HARTFORD, CT — The Sentencing Commission Wednesday voted to once again get behind any bill that would restore voting rights to parolees, who are still serving their sentences.
The commission also backed the measure last year but it never came up for a vote in either the House or Senate.
Outgoing Department of Corrections Commissioner Scott Semple, who is also a Sentencing Commission member, said allowing parolees to vote is an “important step in their return to a normal and productive life.”
The bill didn’t receive much attention last year in the midst of the budget crisis that dominated most of the session, but it was a priority for the Black and Puerto Rican Caucus.
A deal was brokered to let them debate the bill for a limited period of time in the House last year, but it never got called for vote.
Currently, someone on probation can have their voting rights restored, but someone on parole cannot. The bill would have given the estimated 4,600 individuals on parole the right to vote.
Proponents of passing legislation point out that Connecticut is among the last states on the east coast to pass legislation restoring voting rights for this population. Seventeen states have passed similar legislation to restore voting rights for parolees.
While the Sentencing Commission voted to once again get behind the parolee voting rights’ bill, it backed off its earlier plan to push for a bill to study whether all people incarcerated should be allowed to vote.
The commission’s vice chair, John Santa, said the decision to back off the recommendation came after receiving a letter, and having subsequent discussions with Secretary of State Denise Merrill.
Merrill’s letter, Santa said, expressed concern that the Sentencing Commission might be overstepping its reach on the issue – and that it is the Secretary of State’s office that should be dictating most policy on voting rights.
“Perhaps it is time for us to step aside, at least on this one part of the issue,” Santa said, though he added that Merrill made it clear she welcomed the commission’s input on voting matters.
Although he went along with his fellow Sentencing Commission members, former New Haven State Rep.
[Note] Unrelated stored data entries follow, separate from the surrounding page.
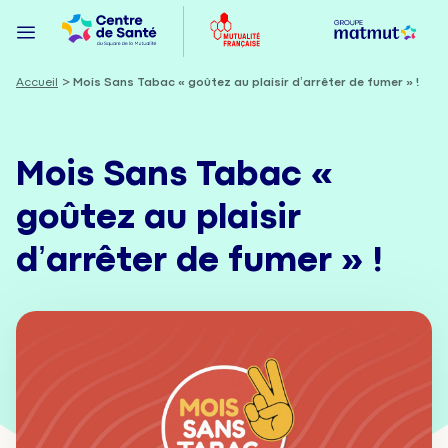
Accueil
Mois Sans Tabac « goûtez au plaisir d’arrêter de fumer » !
Mois Sans Tabac «
goûtez au plaisir
d’arrêter de fumer » !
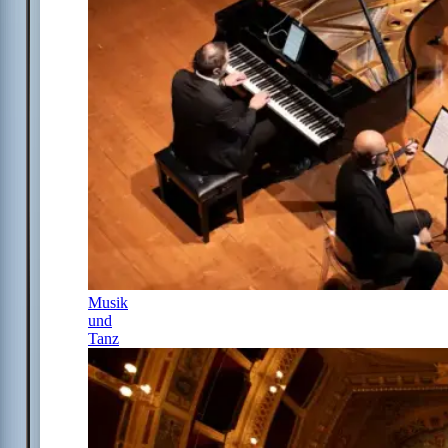
Musik
und
Tanz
William Dyson said he felt it “was an important part” of the commission’s role to advocate for issues it believes in – including voting rights.
“We need to be a part of whatever takes place,” Dyson said, adding “the notion of voter suppression hasn’t escaped any of us.”
In other action taken by the Sentencing Commission in its last meeting before the General Assembly convenes the 2019 session, the commission said it would once again be recommend a bill to reduce misdemeanor sentences from 365 days to 364 days in an effort to stem deportations.
That one day would give federal immigration judges more discretion in deportation hearings.
The one-day reduction in sentencing, recommended by the Sentencing Commission last year, made it through the legislature’s Judiciary Committee, but didn’t make it through the full General Assembly.
“Hopefully we have a good chance to get it through this year,” said Alex Tsarkov, executive director of the Sentencing Commission.
At a public hearing held earlier this month, the Sentencing Commission was urged by advocates to once again support the bill.
Advocates told the commission that shaving one day off the misdemeanor sentences would lower the chance that immigrants convicted of lower level crimes, such as passing a bad check or minor larceny charges, would face interaction with United States Immigration and Customs Enforcement, or ICE, agents.That’s because a one-year misdemeanor sentence in Connecticut is classified by federal authorities as an “aggravated felony” and can mean deportation.
Samantha Smith, a law student intern at the Yale Law School, told the commission that several other states have recognized the law is unjust and have adopted the 364-day rule. She cited California, Nevada, Washington and Oregon as states that have made the change.
The Sentencing Commission also, as it did last year, said it would ask the legislature to draw up legislation to move Connecticut from a conviction-based sex offender registry to a risk-based registry.
Connecticut is one of the few states that does not currently allow an individual an opportunity to be removed from its sex offender registry. The commission is proposing having all sex offenders register, but the length of time on the registry would be reduced based on whether they meet certain requirements.